"E disseram ao rei Quanto ao homem que nos destruiu e procurou que fôssemos assolados sem que pudéssemos subsistir em termo algum de Israel"
Textus Receptus
"E eles responderam: O homem que nos consumiu, e que maquinou contra nós para que fôssemos destruídos e não restássemos em nenhum dos limites de Israel, "
Os gibeonitas expressam ao rei Davi a acusação de que Saul, sem ser nomeado diretamente, tentou aniquilá-los completamente do território de Israel.
Explicação Histórica
A expressão "o homem que nos destruiu" refere-se a Saul, que havia quebrado um antigo pacto feito com os gibeonitas (Josué 9:15-20). "Procurou que fôssemos assolados" indica uma intenção deliberada e ativa de exterminá-los, a ponto de não poderem "subsistir em termo algum de Israel", ressaltando a totalidade do intento genocida.
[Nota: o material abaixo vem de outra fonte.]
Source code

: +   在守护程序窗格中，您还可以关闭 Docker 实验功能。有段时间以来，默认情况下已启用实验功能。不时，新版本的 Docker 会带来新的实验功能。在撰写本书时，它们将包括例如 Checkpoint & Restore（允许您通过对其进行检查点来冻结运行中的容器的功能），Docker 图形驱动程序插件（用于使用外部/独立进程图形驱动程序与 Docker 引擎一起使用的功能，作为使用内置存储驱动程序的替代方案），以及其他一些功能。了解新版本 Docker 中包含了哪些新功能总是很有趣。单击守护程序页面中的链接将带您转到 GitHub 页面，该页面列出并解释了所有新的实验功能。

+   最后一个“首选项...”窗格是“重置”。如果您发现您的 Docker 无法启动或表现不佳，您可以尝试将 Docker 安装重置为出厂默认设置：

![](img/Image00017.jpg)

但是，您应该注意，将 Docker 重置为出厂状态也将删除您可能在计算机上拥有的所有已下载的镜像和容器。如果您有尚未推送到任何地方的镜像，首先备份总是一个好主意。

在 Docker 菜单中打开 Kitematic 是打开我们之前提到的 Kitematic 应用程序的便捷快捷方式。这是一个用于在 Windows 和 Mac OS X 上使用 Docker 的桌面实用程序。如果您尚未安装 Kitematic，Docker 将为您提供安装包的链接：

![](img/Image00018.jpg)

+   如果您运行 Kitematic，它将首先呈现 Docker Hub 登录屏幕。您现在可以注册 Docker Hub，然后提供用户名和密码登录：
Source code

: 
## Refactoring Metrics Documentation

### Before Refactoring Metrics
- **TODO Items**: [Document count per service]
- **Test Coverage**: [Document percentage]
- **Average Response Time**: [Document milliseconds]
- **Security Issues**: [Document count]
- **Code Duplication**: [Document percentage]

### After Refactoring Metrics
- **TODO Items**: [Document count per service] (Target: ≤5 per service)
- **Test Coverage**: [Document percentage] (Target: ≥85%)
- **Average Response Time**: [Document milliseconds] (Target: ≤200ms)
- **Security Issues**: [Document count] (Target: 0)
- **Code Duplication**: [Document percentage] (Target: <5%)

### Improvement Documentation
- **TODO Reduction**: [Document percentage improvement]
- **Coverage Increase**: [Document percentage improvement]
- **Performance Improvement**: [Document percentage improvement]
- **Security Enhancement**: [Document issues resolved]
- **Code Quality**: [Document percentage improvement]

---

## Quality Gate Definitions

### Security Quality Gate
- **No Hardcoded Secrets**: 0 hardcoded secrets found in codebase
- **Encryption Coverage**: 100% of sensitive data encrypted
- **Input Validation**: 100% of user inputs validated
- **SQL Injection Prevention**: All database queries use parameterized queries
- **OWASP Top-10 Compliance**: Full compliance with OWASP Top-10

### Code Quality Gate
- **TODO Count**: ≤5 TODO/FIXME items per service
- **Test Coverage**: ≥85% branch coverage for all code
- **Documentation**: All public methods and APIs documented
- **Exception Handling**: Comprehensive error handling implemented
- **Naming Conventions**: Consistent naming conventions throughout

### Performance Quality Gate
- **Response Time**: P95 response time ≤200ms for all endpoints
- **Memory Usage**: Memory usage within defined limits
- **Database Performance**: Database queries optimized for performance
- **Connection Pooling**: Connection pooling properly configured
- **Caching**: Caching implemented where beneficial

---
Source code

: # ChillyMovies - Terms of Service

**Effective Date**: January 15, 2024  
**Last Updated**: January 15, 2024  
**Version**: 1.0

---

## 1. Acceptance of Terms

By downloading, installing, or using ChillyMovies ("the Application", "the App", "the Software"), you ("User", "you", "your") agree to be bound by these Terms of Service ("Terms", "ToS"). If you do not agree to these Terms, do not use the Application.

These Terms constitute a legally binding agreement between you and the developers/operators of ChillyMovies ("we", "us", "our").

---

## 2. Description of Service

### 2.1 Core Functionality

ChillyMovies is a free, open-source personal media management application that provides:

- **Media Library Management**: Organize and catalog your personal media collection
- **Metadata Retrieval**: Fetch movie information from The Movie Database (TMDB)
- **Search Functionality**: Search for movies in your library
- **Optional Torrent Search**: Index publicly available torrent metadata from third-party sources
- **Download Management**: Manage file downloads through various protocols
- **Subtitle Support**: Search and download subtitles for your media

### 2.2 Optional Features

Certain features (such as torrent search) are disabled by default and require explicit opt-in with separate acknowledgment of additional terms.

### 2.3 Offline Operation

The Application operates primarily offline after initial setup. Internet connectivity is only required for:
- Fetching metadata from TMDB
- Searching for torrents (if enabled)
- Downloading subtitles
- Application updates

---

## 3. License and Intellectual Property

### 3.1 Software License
A palavra hebraica para "assolados" (כלה, kalâ) pode significar consumir, destruir completamente ou exterminar, enfatizando a gravidade da perseguição sofrida.
Interpretação Doutrinária
A doutrina pentecostal/CCB entende que este evento demonstra a inviolabilidade dos pactos feitos diante de Deus e a seriedade do pecado de Saul, que trouxe juízo divino sobre a nação. A justiça de Deus exige reparação, e mesmo atos de iniquidade passados podem gerar consequências sérias que afetam gerações, exigindo a intercessão e o reconhecimento do erro. Isso reforça a necessidade de arrependimento e o valor da obediência à Palavra de Deus, que é o único caminho para a vida eterna e a reconciliação com o Criador, através do sacrifício de Jesus Cristo.
Aplicação Prática
O cristão deve compreender a seriedade de suas ações e a importância de honrar a Deus e aos seus compromissos. Este episódio nos exorta a buscar a justiça, arrepender-nos sinceramente de nossos pecados e iniquidades, e a confiar na misericórdia e no perdão de Deus disponíveis através de Jesus Cristo, buscando viver em retidão e harmonia, conforme os preceitos bíblicos.
Precauções de Leitura
Deve-se evitar interpretar este versículo como uma autorização para vingança pessoal ou para a quebra de leis civis. O contexto é de um juízo divino específico e uma reparação exigida para remover a maldição sobre a terra. A Nova Aliança em Cristo nos chama ao perdão e à reconciliação (Mateus 6:14-15), embora sem negligenciar a justiça e a retidão.